Video
I saw Black Swan recently and recommend it to anyone that likes the look of the trailer, so long as you’re not squeamish as that’s a whole side of the movie the trailer skims over:
With a reported production budget of $13m (which, as I never tire of telling people, would be just enough to cover Tron Legacy’s costume budget, and was also so restrictive that Natalie Portman opted to forego her trailer in order to afford an on-set medic), I was particularly fascinated by the beautifully subtle (and some not-so-subtle) digital effects they nonetheless managed to achieve. Most excellently, you can see a showreel of how these effects were put together on Look Effects’ website, although if you haven’t seen the film you should steer well clear as it will completely ruin the film for you.
Links
Have Instapaper or Read It Later at the ready because I’m about to flag up some serious long-form content. I don’t think it was available online when it was first published, but you can now read Matt Taibbi’s dilligently researched yet seething explanation of quite what Goldman Sachs does over at Rolling Stone, in which he memorably begins:
The world’s most powerful investment bank is a great vampire squid wrapped around the face of humanity, relentlessly jamming its blood funnel into anything that smells like money.

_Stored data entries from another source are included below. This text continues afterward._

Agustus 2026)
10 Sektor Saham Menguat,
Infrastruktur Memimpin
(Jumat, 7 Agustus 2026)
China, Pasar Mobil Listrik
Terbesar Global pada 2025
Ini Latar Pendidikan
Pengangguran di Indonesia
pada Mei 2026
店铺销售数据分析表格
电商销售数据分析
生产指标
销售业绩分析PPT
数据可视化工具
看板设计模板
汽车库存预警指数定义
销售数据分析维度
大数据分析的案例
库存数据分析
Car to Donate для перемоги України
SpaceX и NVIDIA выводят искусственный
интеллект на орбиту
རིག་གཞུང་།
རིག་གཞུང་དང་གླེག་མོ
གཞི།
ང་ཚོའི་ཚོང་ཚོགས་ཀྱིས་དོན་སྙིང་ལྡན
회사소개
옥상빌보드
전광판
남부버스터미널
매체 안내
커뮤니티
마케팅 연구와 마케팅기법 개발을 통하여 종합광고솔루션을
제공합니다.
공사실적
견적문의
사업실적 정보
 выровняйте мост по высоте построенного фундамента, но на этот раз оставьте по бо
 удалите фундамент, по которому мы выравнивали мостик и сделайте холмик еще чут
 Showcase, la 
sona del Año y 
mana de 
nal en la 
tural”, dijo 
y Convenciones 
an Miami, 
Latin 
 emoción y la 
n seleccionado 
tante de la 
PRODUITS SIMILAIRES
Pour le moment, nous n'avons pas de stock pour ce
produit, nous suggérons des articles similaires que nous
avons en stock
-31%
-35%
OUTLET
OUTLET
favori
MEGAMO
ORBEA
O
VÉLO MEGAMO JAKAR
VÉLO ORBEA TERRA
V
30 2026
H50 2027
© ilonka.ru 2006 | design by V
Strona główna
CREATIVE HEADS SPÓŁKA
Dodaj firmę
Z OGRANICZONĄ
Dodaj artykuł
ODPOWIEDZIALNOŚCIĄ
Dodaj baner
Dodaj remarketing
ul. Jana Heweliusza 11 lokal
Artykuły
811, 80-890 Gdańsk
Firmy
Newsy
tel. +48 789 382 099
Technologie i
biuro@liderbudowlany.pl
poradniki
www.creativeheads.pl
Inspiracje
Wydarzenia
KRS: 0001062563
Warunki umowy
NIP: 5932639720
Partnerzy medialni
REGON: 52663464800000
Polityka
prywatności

Over a year later even publications like The Week will casually refer to them as “Giant vampire squid Goldman Sachs”, which is I think excellent. It’s long, but well worth it, and it has a great twist ending.
As a nice follow-up (or much shorter way of cutting to the heart of the matter), Charlie Stross explains how we got to this point. Or if you want the whole thing in one pithy excerpt:
Corporations have a mean life expectancy of around 30 years, but are potentially immortal; they live only in the present, having little regard for past or (thanks to short term accounting regulations) the deep future: and they generally exhibit a sociopathic lack of empathy.
I think the way we tend to automatically expect groups of humans to behave like individual humans is one of the most disastrous mistakes we make on a daily basis.
Puzzle
All ovens that I’ve seen have some kind of temperature ‘input’ dial, but why do so few have any kind of readout of the actual internal temperature, to the point that there is a market for independently purchased oven thermometers? Shouldn’t market forces guide the manufacturers to include such a feature themselves?
Picture
I see a lot of data visualisations that make me angry because they do little more than treat data as almost random input for some kind of procedural image generation process (which is actually very cool when it doesn’t claim to be something it isn’t). This New York Times visualisation of stock market returns over the past 90 years, on the other hand, is actually quite practical at giving you both an overall sense of the patterns while still making each data point quite clear.
Last Week’s Puzzle
Last week I asked why we seem to be so intolerant of variation in things like driving speed or grammar pedantry.
Angela suggests it’s all to do with herd instinct:
We are constantly (often subconsciously) comparing ourselves with others around us and balancing the desire to fit in (be part of the herd) with our desire to ‘self-express’ (stand out). Even small differences between us and others in the herd could potentially threaten us if they lead us to be ostracised or confer upon others some advantage in terms of survival or reproduction. I think that’s one of the reasons we a) notice and b) are so perturbed by even slight differences – they could signify a real risk to our deepest interests.
I think that’s part of the answer, although it doesn’t explain why we’re more tolerant of a lot of other things, or at least tolerant of variation in one direction (such as how we judge others’ use of free time).
I initially thought it covered those particular areas of life because we recognise them as prisoner’s dilemma / tragedy-of-the-commons areas, where a few people taking the easy way risk leading society to a collectively suboptimal Nash equilibrium.
However, I now think there’s two separate factors at work. In driving, even slight differences in speed add up to one car overtaking another, which we can’t help but read as a social signal that one is ‘doing it wrong’ (and we see the same thing with walking speed).
On the other hand, things like specific bits of grammar pedantry or household hygiene fall into a category of behaviours drummed into us as children, which we then cling on to tenaciously through a combination of Anchoring and Status Quo Bias. Deviation from these things is more on a sub-task basis (“I can’t believe they don’t clean their skirting boards!”) rather than a spectrum, as we adhere to whichever specific rules we were taught.